Rewrite the rows from the start through the line containing "send price protect", swapping "event" for "message" and keeping everything else the same.

Source texts of formatted documents:
Start of Block

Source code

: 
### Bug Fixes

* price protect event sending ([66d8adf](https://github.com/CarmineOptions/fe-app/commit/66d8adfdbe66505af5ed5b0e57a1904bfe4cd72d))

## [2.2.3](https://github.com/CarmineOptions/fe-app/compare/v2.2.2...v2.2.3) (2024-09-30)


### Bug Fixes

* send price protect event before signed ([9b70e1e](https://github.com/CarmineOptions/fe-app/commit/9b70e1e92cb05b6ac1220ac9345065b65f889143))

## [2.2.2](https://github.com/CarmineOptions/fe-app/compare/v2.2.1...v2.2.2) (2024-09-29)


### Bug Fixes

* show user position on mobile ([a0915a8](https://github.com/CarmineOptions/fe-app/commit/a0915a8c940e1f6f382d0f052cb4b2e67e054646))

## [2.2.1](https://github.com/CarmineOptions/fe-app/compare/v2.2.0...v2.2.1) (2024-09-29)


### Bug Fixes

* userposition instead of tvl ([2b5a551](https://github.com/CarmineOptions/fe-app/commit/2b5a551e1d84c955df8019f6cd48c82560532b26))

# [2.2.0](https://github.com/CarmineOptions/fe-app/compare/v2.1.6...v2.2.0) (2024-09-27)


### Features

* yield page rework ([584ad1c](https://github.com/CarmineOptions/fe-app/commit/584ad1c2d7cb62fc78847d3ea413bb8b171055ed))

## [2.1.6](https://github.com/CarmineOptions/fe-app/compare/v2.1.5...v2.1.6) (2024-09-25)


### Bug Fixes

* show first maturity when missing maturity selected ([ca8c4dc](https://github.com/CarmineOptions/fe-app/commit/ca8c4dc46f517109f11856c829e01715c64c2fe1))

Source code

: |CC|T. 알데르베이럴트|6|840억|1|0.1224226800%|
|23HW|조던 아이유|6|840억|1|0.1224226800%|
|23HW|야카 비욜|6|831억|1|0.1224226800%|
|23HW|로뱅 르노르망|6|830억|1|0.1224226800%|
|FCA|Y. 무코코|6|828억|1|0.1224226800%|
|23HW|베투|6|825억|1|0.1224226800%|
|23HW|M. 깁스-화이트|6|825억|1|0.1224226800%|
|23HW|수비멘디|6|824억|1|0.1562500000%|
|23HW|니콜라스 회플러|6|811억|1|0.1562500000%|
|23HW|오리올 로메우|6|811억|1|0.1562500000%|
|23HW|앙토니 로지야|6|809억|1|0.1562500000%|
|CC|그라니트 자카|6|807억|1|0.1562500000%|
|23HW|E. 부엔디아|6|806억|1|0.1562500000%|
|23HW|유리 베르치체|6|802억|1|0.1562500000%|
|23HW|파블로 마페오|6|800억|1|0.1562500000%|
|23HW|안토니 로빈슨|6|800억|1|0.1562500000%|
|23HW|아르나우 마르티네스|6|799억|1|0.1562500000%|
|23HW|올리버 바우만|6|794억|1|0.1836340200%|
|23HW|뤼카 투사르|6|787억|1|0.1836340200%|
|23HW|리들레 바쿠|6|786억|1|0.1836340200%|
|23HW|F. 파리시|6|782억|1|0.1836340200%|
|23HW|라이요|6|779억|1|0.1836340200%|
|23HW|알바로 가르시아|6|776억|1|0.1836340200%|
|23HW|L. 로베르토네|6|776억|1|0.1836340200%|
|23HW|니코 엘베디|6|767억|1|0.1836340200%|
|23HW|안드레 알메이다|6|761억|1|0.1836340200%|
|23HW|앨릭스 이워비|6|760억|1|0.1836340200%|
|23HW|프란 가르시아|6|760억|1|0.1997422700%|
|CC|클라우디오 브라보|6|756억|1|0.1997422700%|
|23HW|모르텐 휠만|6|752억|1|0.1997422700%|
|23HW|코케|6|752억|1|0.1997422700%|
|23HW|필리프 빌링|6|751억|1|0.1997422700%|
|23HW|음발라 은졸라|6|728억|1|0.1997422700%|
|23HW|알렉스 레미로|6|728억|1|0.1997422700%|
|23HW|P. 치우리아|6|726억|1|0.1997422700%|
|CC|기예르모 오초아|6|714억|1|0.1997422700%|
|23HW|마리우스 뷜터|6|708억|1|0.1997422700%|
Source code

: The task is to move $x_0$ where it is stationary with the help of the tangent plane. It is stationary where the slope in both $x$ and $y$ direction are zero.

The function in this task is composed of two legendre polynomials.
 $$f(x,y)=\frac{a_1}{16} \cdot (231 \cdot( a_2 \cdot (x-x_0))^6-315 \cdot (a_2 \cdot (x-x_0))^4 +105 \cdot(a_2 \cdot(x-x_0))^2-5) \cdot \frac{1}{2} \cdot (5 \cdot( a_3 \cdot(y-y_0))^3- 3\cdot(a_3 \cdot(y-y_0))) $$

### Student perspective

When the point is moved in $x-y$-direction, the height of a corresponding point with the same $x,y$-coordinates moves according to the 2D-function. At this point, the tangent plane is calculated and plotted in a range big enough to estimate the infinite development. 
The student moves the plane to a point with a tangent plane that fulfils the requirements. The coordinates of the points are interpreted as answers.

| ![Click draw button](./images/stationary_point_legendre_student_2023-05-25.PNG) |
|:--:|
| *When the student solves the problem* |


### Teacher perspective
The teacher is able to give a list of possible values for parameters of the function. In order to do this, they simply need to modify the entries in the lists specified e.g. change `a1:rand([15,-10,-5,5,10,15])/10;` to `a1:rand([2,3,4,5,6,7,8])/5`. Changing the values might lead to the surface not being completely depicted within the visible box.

End of Block

## TASK OUTPUT
Source code

: 
### Bug Fixes

* price protect message sending ([66d8adf](https://github.com/CarmineOptions/fe-app/commit/66d8adfdbe66505af5ed5b0e57a1904bfe4cd72d))

## [2.2.3](https://github.com/CarmineOptions/fe-app/compare/v2.2.2...v2.2.3) (2024-09-30)


### Bug Fixes

* send price protect message before signed ([9b70e1e](https://github.com/CarmineOptions/fe-app/commit/9b70e1e92cb05b6ac1220ac9345065b65f889143))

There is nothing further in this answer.